The news headline read, “Shahedul Islam, 45, deputy Consul General of Bangladesh, was indicted by a New York court on Monday for allegedly assaulting and forcing his domestic aide to work for his family in New York City without pay”. This is not the first time, nor will it be the last time when a Bangladeshi has been in trouble by importing household help and then abusing and demeaning the person. Acting Foreign Secretary Mahbub-uz-Zaman asked the US Ambassador based in Dhaka to explain why the diplomat was detained and ordered to surrender his passport. Maybe, I can explain the basics to Mr. Foreign Secretary.
First of all, the concept of importing people from Bangladesh, India, etc., for household help itself is abhorrent. The relationship between the Master/Mistress of the house and the household help is by definition unequal and one-sided. The underlying reason for this importation is, of course, cheap and/or virtually no cost labor. The people that bring in household help rely on the fact that the poor and uneducated helpers may remain in the dark of Western labour laws and basic knowledge of acceptable working conditions. They tend to lord over these hapless people and put them in a form of slavery. In Bangladesh I have personally seen many instances of abuse of children and household help.
The servants are sometimes beaten, fed very little and paid very little for working from dawn till midnight. These mini little crimes are committed with impunity because Bangladeshi society does not have the Rule of Law as we understand it. There is no equality in the eyes of the law. In Bangladesh poor people are not the beneficiaries of any legal protection against the power of the rich and powerful. However, that impunity goes away when we move to another country, say the United States. The social norms and the laws are pretty much clear cut. What constitute a violation is very much spelled out in statutes and court cases. Precedents play a big role in the US legal system and there are hundreds of cases on slavery and involuntary servitude and the punishments meted out.
The 33-count indictment by the Queens Grand Jury against Shahedul Islam lays out a series of offenses, including labour trafficking, slavery and assault. If convicted the accused faces up to 15 years in state prison. Shahedul is accused of hitting his household help Md. Amin with a wooden shoe, not paying Amin even the minimum wage. I am sure there will be a hundred more things that will crop up in depositions and investigations.

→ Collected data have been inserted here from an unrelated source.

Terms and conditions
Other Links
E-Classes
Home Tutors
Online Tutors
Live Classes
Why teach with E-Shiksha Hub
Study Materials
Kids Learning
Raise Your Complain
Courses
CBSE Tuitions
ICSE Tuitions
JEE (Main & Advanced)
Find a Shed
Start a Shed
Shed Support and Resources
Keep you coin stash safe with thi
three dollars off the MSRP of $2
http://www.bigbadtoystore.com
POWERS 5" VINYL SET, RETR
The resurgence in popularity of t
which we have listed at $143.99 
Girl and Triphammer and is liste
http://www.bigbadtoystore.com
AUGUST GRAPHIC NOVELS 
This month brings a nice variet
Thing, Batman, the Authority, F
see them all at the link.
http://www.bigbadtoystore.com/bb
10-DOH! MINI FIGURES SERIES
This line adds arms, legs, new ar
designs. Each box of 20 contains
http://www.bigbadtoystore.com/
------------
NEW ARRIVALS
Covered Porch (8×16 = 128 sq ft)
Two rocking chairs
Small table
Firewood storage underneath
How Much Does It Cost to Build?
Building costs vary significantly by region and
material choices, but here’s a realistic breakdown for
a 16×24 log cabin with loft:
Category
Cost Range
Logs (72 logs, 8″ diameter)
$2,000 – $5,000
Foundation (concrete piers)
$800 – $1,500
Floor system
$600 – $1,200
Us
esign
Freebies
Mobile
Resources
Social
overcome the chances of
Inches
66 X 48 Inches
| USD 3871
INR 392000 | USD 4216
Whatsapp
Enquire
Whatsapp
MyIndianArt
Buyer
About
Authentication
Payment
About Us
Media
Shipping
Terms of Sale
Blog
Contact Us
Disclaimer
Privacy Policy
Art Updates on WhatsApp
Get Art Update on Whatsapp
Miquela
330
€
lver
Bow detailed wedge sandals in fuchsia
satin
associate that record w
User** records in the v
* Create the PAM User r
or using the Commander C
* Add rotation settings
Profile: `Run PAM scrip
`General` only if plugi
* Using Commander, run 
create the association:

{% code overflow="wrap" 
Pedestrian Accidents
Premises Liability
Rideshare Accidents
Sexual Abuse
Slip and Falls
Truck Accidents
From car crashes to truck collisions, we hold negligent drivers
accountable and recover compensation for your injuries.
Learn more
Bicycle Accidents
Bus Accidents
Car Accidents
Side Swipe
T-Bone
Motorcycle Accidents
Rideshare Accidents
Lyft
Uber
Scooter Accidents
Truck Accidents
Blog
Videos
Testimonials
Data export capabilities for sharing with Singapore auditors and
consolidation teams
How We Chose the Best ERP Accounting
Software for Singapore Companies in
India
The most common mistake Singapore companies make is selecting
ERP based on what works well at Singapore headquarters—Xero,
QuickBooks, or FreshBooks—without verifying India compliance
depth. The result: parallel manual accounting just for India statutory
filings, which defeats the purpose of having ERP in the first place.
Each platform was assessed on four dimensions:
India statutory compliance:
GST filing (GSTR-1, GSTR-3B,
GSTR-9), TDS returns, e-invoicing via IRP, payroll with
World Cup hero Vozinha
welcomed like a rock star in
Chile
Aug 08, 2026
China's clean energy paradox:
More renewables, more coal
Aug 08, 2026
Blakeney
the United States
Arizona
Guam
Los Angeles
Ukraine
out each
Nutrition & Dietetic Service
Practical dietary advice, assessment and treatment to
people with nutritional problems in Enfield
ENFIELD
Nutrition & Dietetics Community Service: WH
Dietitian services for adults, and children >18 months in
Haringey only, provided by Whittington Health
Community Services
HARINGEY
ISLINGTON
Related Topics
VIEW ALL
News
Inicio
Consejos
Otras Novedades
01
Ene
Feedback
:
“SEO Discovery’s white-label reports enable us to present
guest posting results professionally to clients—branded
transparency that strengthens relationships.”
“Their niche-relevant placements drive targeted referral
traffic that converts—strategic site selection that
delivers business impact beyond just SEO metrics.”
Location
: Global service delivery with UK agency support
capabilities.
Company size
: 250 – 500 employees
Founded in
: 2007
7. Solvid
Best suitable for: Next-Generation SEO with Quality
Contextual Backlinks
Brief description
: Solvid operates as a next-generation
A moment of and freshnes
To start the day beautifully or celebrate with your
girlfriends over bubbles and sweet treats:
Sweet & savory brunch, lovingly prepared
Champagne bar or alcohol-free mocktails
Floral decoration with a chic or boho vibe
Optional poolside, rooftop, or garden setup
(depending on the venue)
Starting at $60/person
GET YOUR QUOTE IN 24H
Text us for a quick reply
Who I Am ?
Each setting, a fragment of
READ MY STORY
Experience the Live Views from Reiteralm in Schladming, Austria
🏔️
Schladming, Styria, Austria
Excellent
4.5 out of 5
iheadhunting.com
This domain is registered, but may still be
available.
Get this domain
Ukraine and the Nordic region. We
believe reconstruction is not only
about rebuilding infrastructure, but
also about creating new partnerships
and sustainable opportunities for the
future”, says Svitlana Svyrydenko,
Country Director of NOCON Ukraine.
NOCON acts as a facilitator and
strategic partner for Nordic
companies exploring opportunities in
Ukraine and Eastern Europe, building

The thing that most of these abusers do is limit the freedom of the victims. Shahedul has been accused of confiscating Md. Amin’s passport, thus limiting his ability to move about and seek help from the proper authorities. This reminds one of a rather notorious case in Colorado in the late 1990s. In that case, a Saudi royal who was doing a PhD at Denver University, imported a couple of Indonesian women to help with the household work. He promptly confiscated their passports and subjected them to long years of servitude with very little pay. He is alleged to have sexually assaulted these women. Since the Saudi perpetrator was a royal the expectation was that he was “entitled” to treat these hired help with such contempt and scorn. However, once the case came up for trial, the Saudi royal was sentenced to twenty years in prison because of the slavery conviction. So much for Saudi royalty.
Shahedul Islam is being supported by the government of Bangladesh and his diplomatic colleagues based in the US. They are invoking the Vienna Consular Convention of 1963 to pressure the US to release their colleague. They have been speaking about the injustice of detaining a diplomat. However, what about basic decency? Here is a guy who wants to have a servant take care of his household needs in America, someone who has no power whatsoever. The concept should make you feel outraged if you live in the West. Yes, one can get household help, housekeeping services from individuals or companies where the transactions are between informed parties and the payment structure comport with the local laws and minimum wage regulations. When someone enslaves another human being no consular laws should protect the despicable act of inhumanity.
By supporting Shahedul the Bangladesh government is once again bowing to the pressures of the upper classes and outdated societal norms in Bangladesh. This is not the only time these sorts of things have happened to the high and mighty from Bangladesh. My question is: why is this practice of importation of helpless people into servitude by diplomats and government service holders not forbidden? No matter what happens in this case, the collective memory of the people involved will whitewash the event and in time there will be yet another incident.
In order to preserve the image of Bangladesh and moving ever so slowly towards a more equitable society we should at least ban the practice of servitude and slavery. It is shameful to have the educated people (I am presuming Shahedul has some modicum of education) perpetrate the crime of human trafficking and slavery and then point out that they are immune from local laws. Well, no one forced Shahedul to come to the US, live in Queens and then proceed to put Md. Amin into slavery. He did it all by himself and maybe with the help of his immediate family and his diplomatic friends. I think there should be an exemplary punishment meted out here.
I am sure this little write-up will induce protests and shrill accusations of cruelty from the powers that be. But if we let these crimes go unpunished we will do great injustice to the cause of humane treatment and equality in the eyes of the law. Some of the hoity-toity diplomats may say they cannot do work without help, in which case I would say, stay home, do not cross the oceans to come to the US with your grandiose ideas of your place in society. If you are here then, yes, take out the trash, clean your own floors, cook your own meals.